TUJUAN TUGAS: Kutip dengan tepat bagian teks tentang wasiat di antara "3) Dalam Pasal" dan "setengahnya, sepertiganya.", termasuk kedua bagian itu.

KUTIPAN:
2) Dalam Pasal 890 KUH Perdata : Jika di dalam testament disebut
sebab yang palsu, dan isi dari testament itu menunjukkan bahwa
pewaris tidak akan membuat ketentuan itu jika ia tahu akan
kepalsuannya maka testament tidaklah syah.
3) Dalam Pasal 893 KUH Perdata: Suatu testament adalah batal, jika
dibuat karena paksa, tipu atau muslihat.
Selain ahli waris juga dapat menerima seluruhnya maupun
sebagian harta, misalnya setengahnya atau sepertiganya. Seperti yang
tercantum dalam pasal 754 yang berbunyi ; wasiat pengangkatan waris
adalah suatu wasiat, dengan mana si yang mewasiatkan, kepada seorang
atau lebih memberikan harta yang akan ditinggalkannya apabila ia
meninggal dunia baik seluruhnya maupun sebagian seperti misalnya
setengahnya, sepertiganya.
c. Pembatalan Wasiat
Wasiat dapat dikatakan batal demi hukum ataupun dapat
dimintakan pembatalannya, tergantung dari syarat-syarat manakah yang
dilanggar. Untuk menemukan konstruksi hukumnya, pasal 1320 BW
secara garis besar harus dibaca Syarat syahnya perjanjian sebagai
berikut :
a. Sepakat mereka yang mengikatkan dirinya.
b. Kecakapan untuk membuat suatu perikatan. Cakap disebut sebagai
syarat Subjektif yaitu syarat yang berkaitan atau ditujukan pada si
subjek hukum atau orangnya; yang apabila tidak memenuhi syarat-
syarat atau unsur-unsur tersebut maka suatu perjanjian dapat
dimintakan pembatalannya.
c. Suatu hal tertentu dan syaratnya
d. Suatu sebab yang halal disebut objektif yaitu syarat yang ditujukan
pada objek hukum dan bendanya.

CUPLIKAN BARIS:
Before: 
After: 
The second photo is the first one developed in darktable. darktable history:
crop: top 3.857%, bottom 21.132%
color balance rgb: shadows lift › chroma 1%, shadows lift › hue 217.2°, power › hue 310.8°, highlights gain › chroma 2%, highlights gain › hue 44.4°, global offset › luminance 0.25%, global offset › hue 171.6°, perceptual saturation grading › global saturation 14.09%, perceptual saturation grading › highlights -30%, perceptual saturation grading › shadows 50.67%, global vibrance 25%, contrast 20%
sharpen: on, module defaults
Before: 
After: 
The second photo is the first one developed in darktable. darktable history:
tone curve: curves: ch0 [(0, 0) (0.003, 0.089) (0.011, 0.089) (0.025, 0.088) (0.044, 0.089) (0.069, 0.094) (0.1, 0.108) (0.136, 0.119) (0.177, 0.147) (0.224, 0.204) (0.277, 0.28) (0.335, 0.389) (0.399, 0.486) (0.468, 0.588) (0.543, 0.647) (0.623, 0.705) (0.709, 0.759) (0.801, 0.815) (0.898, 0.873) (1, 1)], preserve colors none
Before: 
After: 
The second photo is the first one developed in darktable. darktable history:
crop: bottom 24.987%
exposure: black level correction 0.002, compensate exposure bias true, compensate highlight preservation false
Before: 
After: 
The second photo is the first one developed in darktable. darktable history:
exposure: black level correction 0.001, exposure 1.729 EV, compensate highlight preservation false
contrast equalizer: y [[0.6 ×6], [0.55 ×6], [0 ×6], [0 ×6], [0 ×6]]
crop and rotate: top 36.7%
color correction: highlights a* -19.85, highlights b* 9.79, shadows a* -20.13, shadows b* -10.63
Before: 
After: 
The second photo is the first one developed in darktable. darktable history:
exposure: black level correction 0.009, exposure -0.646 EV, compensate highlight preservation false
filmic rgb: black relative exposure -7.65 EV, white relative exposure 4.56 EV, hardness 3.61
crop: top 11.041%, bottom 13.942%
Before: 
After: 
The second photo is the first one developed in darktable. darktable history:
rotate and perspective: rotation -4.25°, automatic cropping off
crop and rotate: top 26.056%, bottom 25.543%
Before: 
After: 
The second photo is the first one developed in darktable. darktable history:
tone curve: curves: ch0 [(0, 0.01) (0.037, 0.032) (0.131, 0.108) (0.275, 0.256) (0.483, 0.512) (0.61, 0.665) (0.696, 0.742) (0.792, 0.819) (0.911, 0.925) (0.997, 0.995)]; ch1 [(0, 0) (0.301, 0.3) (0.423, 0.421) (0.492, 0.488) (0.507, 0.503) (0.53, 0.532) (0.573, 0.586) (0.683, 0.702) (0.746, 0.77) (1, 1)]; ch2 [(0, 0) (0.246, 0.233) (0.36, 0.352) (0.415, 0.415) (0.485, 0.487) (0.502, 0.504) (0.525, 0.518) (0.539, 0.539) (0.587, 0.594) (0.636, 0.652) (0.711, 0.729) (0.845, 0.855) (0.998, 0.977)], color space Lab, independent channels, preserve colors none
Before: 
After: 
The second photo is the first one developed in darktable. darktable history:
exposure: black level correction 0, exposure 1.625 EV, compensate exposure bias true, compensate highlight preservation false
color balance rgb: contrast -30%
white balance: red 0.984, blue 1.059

JAWABAN TUGAS:
3) Dalam Pasal 893 KUH Perdata: Suatu testament adalah batal, jika
dibuat karena paksa, tipu atau muslihat.
Selain ahli waris juga dapat menerima seluruhnya maupun
sebagian harta, misalnya setengahnya atau sepertiganya. Seperti yang
tercantum dalam pasal 754 yang berbunyi ; wasiat pengangkatan waris
adalah suatu wasiat, dengan mana si yang mewasiatkan, kepada seorang
atau lebih memberikan harta yang akan ditinggalkannya apabila ia
meninggal dunia baik seluruhnya maupun sebagian seperti misalnya
setengahnya, sepertiganya.